UTF-8 support

Announcements and description of general changes in kPlaylist

UTF-8 support

Postby aba » Sun Apr 29, 2007 3:40 pm

kPlaylist, starting from build 440 has experimental UTF-8 support. The only way to get this release is via the customizer and selecting 'UTF-8' in the new type selection in the top.

Download here: http://www.kplaylist.net/kcustomizer/

Prerequisites:

Getid3 and getid3 version 1.7.

php.ini's value of default_charset is "":

Code: Select all
default_charset = ""


Notes

The UTF-8 edition will not treat any of the old latin1 data. So, the first thing you should do after installing is running the update with full id3 rebuild. As previously posted, this is experimental and bugs will exist, so please post comments on any strange encounters.

aba
aba
Site Admin
 
Posts: 2325
Joined: Wed May 08, 2002 9:19 am

Postby tcghost » Sun Apr 29, 2007 5:06 pm

thanks a lot, was waiting for this for a while!

one question though, any way that you can add an option to the customizer to have it split kplaylist into files (or rather, not join them) and just put them in a zip or tar.gz file?

EDIT: ok, seems I got it working. I see only 2 problems with it right now:

1. Can't get custom hotselect to work. It seems it leaves it in the default charset? I tried encoding it to UTF-8, but no go.

2. Last streams are left in the default encoding as well.

I'll let you know if I find fixes for the 2 problems or if I find more.
tcghost
 
Posts: 229
Joined: Fri Nov 04, 2005 6:48 pm
Location: Florida

Postby aba » Mon Apr 30, 2007 12:19 pm

tcghost wrote:thanks a lot, was waiting for this for a while!

one question though, any way that you can add an option to the customizer to have it split kplaylist into files (or rather, not join them) and just put them in a zip or tar.gz file?

EDIT: ok, seems I got it working. I see only 2 problems with it right now:

1. Can't get custom hotselect to work. It seems it leaves it in the default charset? I tried encoding it to UTF-8, but no go.

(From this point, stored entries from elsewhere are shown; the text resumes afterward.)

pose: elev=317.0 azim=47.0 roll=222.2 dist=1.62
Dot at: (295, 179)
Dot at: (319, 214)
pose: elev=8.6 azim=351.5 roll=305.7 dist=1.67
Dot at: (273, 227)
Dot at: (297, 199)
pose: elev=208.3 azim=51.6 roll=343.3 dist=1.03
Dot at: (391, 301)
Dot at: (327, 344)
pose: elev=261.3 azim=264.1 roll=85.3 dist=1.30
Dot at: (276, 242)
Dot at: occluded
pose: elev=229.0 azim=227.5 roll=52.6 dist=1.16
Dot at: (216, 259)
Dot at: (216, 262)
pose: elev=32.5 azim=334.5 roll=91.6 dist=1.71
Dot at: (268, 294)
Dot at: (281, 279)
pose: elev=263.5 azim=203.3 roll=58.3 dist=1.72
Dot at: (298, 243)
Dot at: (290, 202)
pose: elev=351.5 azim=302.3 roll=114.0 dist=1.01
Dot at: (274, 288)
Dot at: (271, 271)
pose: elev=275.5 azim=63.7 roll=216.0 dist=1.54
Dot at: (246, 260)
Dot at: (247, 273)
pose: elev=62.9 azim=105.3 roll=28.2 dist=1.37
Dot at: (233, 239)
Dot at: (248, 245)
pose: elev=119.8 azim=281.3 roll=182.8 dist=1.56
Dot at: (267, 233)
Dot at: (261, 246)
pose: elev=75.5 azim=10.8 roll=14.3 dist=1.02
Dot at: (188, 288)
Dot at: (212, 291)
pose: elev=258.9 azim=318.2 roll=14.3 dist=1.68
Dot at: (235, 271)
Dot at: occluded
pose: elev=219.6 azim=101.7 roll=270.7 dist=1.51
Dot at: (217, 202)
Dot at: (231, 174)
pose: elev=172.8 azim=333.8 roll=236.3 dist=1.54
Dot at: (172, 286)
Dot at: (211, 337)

2. Last streams are left in the default encoding as well.

I'll let you know if I find fixes for the 2 problems or if I find more.


1. I'll get back with a fix for this.

2. Are you using 'livestreams' with ajax? Make sure you have the latest prototype if you do. Remember, the live streams uses the same meta data as the rest of the system, so make sure you've done a complete id3 rebuild after getting the utf8 edition.
aba
Site Admin
 
Posts: 2325
Joined: Wed May 08, 2002 9:19 am

Postby tcghost » Tue May 01, 2007 12:43 am

I did a complete rescan with rebuild with getid3 1.7.8b1 (that may be the problem) and it ran successfully. I was not using the ajax last streams.

I think the problem is that most of my tags are now encoded in Windows-1251 yet kplaylist tries to read them as unicode now. I will try writing them all in unicode and see if that helps.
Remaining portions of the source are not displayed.